UK medical device company

Team Consulting is a medical device design and development consultancy. The company works with pharmaceutical companies and Medtech businesses globally.

The company is located on the outskirts of Cambridge, UK, and is part of Silicon Fen, the cluster of high-tech businesses in Cambridge. The majority of the company's workforce are consultants.

==History==

Team Consulting was founded in 1986 and began as a general product development and engineering consultancy before focusing on the medical sector in the early 1990s. In 2004, the company moved into its current premises in Ickleton, Cambridge.

In 2014, Team completed a staff-led buyout. The buyout involved more than 80% of staff buying equity in the company to ensure ownership remained with the staff.

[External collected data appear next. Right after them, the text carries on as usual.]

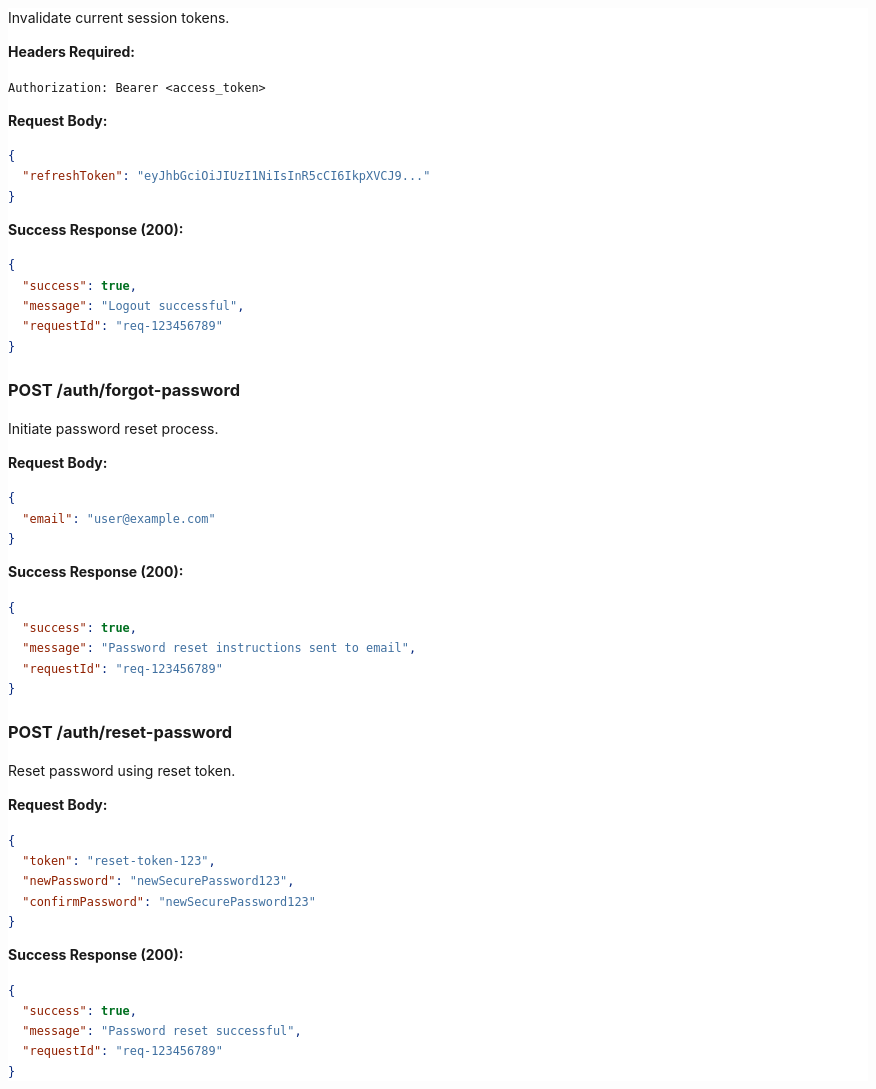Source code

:Invalidate current session tokens.

**Headers Required:**
```http
Authorization: Bearer <access_token>
```

**Request Body:**
```json
{
  "refreshToken": "eyJhbGciOiJIUzI1NiIsInR5cCI6IkpXVCJ9..."
}
```

**Success Response (200):**
```json
{
  "success": true,
  "message": "Logout successful",
  "requestId": "req-123456789"
}
```

### POST /auth/forgot-password

Initiate password reset process.

**Request Body:**
```json
{
  "email": "user@example.com"
}
```

**Success Response (200):**
```json
{
  "success": true,
  "message": "Password reset instructions sent to email",
  "requestId": "req-123456789"
}
```

### POST /auth/reset-password

Reset password using reset token.

**Request Body:**
```json
{
  "token": "reset-token-123",
  "newPassword": "newSecurePassword123",
  "confirmPassword": "newSecurePassword123"
}
```

**Success Response (200):**
```json
{
  "success": true,
  "message": "Password reset successful",
  "requestId": "req-123456789"
}
```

In December 2016, the company worked with Graeme Nuttall OBE at Fieldfisher LLP to transfer control of the company to an Employee Ownership Trust (EOT). In June 2017, the company announced the recruitment of its 100th employee.

==Work and awards==

Team Consulting's work primarily focuses on the design and development of medical devices in areas such as drug delivery (respiratory, parenteral, ocular, nasal), critical care, surgery, diagnostics, Medtech and digital health. The organization has filed many patents with clients.

Team Consulting have won various design and engineering awards for their work. In 2012, Team Consulting worked with OrganOx, a spin-out company from the University of Oxford to develop a world-first device which keeps a human liver alive outside the body. This work received the 'Consultancy of the Year' award at the British Engineering Excellence Awards and three Institution of Engineering and Technology awards.

==Culture==

In the 2013 Cambridgeshire Cycle Challenge, Team Consulting came in both 2nd and 3rd place for companies between 50 and 199 employees for encouraging the most people to cycle to work.

Two years later, Team Consulting took part in the 2015 'Love to Ride' National Cycle Challenge, again achieving 2nd place for companies between 50 and 199 employees. The company managed an 86% staff participation rate and cycled over 3,500 miles during the three-week challenge.